Complications - Infection| Volume 33, ISSUE 5, P1520-1523, May 2018

Infection Following Total Joint Arthroplasty Is the Main Cause of Litigation: Data From One Metropolitan Area

Published:December 13, 2017DOI:



      A prior survey of members of the American Association of Hip and Knee Surgeons revealed that 78% of responding surgeons were named as a defendant in at least 1 lawsuit, and 69% of these lawsuits were dismissed or settled out of court. The most common sources of litigation were nerve injury, limb-length discrepancy, and infection. This study examined common reasons for lawsuits after total joint arthroplasty (TJA) in a single metropolitan area.


      A retrospective review of lawsuits filed between 2009 and 2015 in a 5-county metropolitan area was performed, including 30 hospitals and 113 TJA surgeons. Complaints underwent a manual review to determine the number of lawsuits and the specific allegations filed against each surgeon.

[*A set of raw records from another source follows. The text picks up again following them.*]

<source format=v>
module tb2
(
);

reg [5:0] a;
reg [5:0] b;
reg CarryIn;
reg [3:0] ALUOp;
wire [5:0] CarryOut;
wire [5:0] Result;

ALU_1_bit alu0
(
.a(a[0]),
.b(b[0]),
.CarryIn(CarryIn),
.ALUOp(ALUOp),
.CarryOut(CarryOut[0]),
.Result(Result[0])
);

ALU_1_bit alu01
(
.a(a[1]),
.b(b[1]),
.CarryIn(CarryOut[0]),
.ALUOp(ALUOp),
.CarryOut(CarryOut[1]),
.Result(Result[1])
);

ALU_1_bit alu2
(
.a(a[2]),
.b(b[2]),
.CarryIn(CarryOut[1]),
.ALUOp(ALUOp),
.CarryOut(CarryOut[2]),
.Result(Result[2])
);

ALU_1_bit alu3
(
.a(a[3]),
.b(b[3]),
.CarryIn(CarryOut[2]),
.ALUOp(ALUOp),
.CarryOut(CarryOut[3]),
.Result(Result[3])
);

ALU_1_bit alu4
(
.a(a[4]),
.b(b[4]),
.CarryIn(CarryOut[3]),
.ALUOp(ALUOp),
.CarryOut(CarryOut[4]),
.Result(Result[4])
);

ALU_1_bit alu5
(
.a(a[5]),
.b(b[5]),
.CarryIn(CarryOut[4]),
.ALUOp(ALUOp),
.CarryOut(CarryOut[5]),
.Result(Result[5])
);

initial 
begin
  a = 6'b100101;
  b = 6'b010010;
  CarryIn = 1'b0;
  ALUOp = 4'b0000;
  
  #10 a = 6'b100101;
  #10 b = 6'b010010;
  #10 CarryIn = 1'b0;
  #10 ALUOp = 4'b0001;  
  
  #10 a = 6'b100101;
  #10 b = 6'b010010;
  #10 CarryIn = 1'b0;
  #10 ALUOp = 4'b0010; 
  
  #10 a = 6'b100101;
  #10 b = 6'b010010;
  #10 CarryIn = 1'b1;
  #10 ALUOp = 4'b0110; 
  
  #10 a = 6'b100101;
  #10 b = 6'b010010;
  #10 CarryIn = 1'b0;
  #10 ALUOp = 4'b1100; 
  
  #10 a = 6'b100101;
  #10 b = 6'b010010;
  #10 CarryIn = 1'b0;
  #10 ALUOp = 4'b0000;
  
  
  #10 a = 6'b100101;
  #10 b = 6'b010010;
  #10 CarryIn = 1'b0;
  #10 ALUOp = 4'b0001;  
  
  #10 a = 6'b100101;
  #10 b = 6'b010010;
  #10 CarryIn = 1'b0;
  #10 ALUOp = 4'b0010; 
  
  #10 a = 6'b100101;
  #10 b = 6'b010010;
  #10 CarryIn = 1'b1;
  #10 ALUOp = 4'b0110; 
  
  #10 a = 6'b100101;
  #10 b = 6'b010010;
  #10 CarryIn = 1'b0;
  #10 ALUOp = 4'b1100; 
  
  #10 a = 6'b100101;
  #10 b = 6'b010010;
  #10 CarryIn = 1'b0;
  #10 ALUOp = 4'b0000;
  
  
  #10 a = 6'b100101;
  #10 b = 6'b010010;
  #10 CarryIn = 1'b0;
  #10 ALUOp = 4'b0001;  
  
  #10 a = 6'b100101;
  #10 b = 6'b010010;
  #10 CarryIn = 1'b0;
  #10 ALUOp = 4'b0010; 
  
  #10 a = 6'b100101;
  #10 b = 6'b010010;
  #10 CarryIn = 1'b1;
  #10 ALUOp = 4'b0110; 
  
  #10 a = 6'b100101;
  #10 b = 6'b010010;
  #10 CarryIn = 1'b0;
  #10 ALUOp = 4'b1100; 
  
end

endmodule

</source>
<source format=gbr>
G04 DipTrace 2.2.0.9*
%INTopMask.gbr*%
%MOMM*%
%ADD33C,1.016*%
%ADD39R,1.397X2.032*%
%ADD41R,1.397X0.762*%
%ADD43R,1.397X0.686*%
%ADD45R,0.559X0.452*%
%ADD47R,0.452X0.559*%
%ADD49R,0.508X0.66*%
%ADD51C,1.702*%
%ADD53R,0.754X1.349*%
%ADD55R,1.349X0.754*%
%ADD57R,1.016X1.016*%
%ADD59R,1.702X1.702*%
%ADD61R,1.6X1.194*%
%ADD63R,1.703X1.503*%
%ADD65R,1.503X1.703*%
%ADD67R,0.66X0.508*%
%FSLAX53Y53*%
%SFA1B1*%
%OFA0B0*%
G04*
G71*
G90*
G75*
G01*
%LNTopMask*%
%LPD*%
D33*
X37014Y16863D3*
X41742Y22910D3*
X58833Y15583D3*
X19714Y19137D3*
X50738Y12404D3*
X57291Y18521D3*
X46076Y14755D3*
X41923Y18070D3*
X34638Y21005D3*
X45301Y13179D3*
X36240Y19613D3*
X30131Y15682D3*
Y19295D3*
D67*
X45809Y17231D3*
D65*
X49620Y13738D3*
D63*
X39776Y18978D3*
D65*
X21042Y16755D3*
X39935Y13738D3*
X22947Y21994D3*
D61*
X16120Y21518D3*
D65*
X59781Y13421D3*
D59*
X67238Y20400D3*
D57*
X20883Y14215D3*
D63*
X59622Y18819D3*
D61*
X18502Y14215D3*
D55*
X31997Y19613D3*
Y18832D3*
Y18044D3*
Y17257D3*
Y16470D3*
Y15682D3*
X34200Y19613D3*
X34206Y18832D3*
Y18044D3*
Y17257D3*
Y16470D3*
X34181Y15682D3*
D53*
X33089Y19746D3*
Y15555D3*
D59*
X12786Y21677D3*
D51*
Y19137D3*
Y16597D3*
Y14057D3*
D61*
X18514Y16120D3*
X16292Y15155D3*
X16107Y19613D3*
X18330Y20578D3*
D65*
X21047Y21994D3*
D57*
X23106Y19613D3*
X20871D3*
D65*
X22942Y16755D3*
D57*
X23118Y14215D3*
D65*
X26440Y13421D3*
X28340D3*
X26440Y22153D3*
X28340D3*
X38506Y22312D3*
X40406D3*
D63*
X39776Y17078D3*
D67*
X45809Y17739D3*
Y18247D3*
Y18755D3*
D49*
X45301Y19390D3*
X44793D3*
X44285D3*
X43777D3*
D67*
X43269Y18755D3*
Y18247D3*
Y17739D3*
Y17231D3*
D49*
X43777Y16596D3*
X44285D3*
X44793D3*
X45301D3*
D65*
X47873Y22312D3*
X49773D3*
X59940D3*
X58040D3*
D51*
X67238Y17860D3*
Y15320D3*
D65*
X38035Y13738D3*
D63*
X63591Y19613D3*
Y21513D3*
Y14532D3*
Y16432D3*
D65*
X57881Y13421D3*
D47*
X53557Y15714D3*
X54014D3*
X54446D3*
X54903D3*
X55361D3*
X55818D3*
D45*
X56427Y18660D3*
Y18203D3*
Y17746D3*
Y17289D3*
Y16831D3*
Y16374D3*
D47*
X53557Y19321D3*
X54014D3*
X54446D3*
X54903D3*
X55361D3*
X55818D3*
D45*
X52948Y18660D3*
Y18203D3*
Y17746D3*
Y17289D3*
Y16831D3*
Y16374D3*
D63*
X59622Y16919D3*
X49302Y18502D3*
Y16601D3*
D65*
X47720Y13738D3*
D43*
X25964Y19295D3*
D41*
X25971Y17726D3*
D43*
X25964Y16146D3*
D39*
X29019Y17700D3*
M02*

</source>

      Thirty-one (27.4%) surgeons were named as a defendant in at least 1 lawsuit. Eighty-three total lawsuits were filed during the period, 50 of which were dismissed or settled outside of court. Top reasons for lawsuits were, in descending order, infection, nerve injury, chronic pain, vascular injury, periprosthetic fracture, retention of foreign body, dislocation, limb-length discrepancy, venous thromboembolism, loosening, compartment syndrome, and other medical complaints.

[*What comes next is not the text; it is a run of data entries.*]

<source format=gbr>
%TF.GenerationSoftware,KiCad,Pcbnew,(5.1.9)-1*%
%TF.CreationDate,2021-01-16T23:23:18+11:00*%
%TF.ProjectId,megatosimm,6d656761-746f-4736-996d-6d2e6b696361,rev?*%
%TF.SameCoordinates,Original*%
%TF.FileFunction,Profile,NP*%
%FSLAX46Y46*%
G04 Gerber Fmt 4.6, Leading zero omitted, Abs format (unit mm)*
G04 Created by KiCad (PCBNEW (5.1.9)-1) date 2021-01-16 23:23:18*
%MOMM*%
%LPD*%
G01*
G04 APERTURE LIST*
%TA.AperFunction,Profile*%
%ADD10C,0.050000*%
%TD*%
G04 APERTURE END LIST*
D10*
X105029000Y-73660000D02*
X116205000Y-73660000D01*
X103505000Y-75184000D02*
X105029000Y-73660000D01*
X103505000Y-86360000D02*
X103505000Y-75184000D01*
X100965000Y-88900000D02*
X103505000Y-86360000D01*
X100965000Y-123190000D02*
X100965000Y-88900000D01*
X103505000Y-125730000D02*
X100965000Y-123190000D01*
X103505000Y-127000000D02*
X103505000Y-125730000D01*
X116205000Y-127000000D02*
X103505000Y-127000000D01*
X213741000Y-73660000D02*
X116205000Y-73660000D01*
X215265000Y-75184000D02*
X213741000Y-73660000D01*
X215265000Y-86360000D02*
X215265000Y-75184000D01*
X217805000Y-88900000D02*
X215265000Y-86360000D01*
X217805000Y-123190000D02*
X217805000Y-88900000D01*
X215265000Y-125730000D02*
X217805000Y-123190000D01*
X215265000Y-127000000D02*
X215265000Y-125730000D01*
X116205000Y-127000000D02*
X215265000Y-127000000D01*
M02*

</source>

      Infection appears to be the basis of most lawsuits after TJA. Surgeons should be aware of the potential for a lawsuit for complications and should strive to better communicate with patients regarding preoperative informed consent and disclosure after adverse events. Surgeons should minimize performing surgery in patients at high risk of complications, such as patients with a higher likelihood of developing postoperative infection or patients on chronic pain medications.